Patrick J. Masulli (July 31, 1930 – June 10, 1998) was an American comic book creator. During the Silver Age of Comic Books, he was the executive editor of Charlton Comics from 1955–1966. Besides editing over thirty titles in ten years, Masulli co-created the Charlton characters Sarge Steel and the Son of Vulcan.

== Biography ==
Masulli attended the Cartoonists and Illustrators School as well as the Phonex School of Art. He entered the comics field in the mid-1940s, freelancing as a writer and artist for such companies as Fawcett Comics, Fox Comics, Hillman Periodicals, Holyoke Publications, Marvel Comics, St. John Publishing, Star Publications, Story Comics, Trojan Comics, Youthful Magazines, and Ziff-Davis Comics.

In 1950, he hooked up with the Derby, Connecticut-based Charlton, initially as a colorist. Although he soon became Charlton editor Al Fago's assistant, during this period Masulli occasionally contributed artwork to the publisher's titles, including covers and even penciling an entire issue of Atomic Rabbit.

Masulli became Charlton's executive editor when Fago left in 1955. Although the company was based in Connecticut, Masulli worked out of an office in Manhattan. In 1958, he hired Sam Glanzman as an artist; Glanzman was a mainstay at Charlton throughout the 1960s. From 1959–1960, Masulli's assistant editor was Dick Giordano.

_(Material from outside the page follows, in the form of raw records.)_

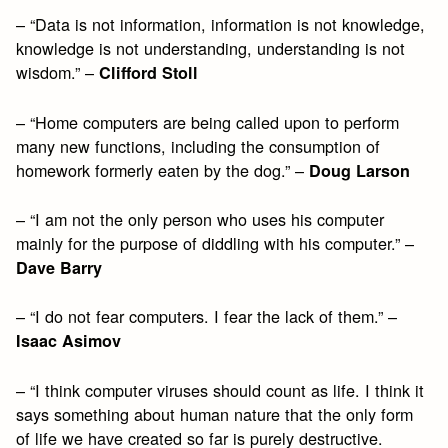
– “Data is not information, information is not knowledge,
knowledge is not understanding, understanding is not
wisdom.” –
Clifford Stoll
– “Home computers are being called upon to perform
many new functions, including the consumption of
homework formerly eaten by the dog.” –
Doug Larson
– “I am not the only person who uses his computer
mainly for the purpose of diddling with his computer.” –
Dave Barry
– “I do not fear computers. I fear the lack of them.” –
Isaac Asimov
– “I think computer viruses should count as life. I think it
says something about human nature that the only form
of life we have created so far is purely destructive.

When Giordano left in 1960 to pursue freelancing, Masulli hired artist Frank McLaughlin as his new assistant. "There were no art directors or assistant editors or any other job titles," McLaughlin said in a 2000 interview. "[I did e]verything from proofreading to art corrections, lettering titles for [editor] Ernie Hart's books, traffic managing, liaison with the Comics Code, and anything else, including cleaning the storeroom."

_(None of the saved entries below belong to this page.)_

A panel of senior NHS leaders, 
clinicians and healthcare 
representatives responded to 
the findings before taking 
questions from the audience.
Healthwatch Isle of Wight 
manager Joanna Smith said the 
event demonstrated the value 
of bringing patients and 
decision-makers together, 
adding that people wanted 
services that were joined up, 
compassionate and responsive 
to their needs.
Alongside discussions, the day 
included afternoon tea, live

Some of the more notable titles Masulli edited included Atomic Mouse, Billy the Kid, Out of This World, Strange Suspense Stories, This Magazine Is Haunted, and Thunderbolt. He edited the Charlton war titles Fightin' Air Force, Fightin' Army, and Fightin' Navy from 1957–1966. He edited Ghostly Tales from 1966–1967, and was the original editor of Timmy the Timid Ghost vol. 2 (1967). Masulli co-created the character Sarge Steel in 1964, and with Bill Fraccio, created the Son of Vulcan in 1965. During this time he also frequently contributed artwork to Charlton's war and Western titles.

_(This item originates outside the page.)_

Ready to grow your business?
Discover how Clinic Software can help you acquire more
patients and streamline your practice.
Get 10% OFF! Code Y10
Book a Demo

By the mid-1960s, Masulli was overburdened. Not only was he in charge of all of Charlton's magazines, including its profitable music division, but he was acting as both art director and managing editor for the comics line. He had very little interaction with Charlton's creators, other than in a disciplinary role. In 1966, the Charlton higher-ups decided Masulli needed to take more control of the music division, so they created a separate editorial position for the small comic book division. Giordano's prior experience as Masulli's assistant got him the job.

Masulli was executive editor of Charlton Publications from 1966–1969, and has no comic book credits after 1967.

He died on June 10, 1998, in Bethany, Connecticut, at the age of 67.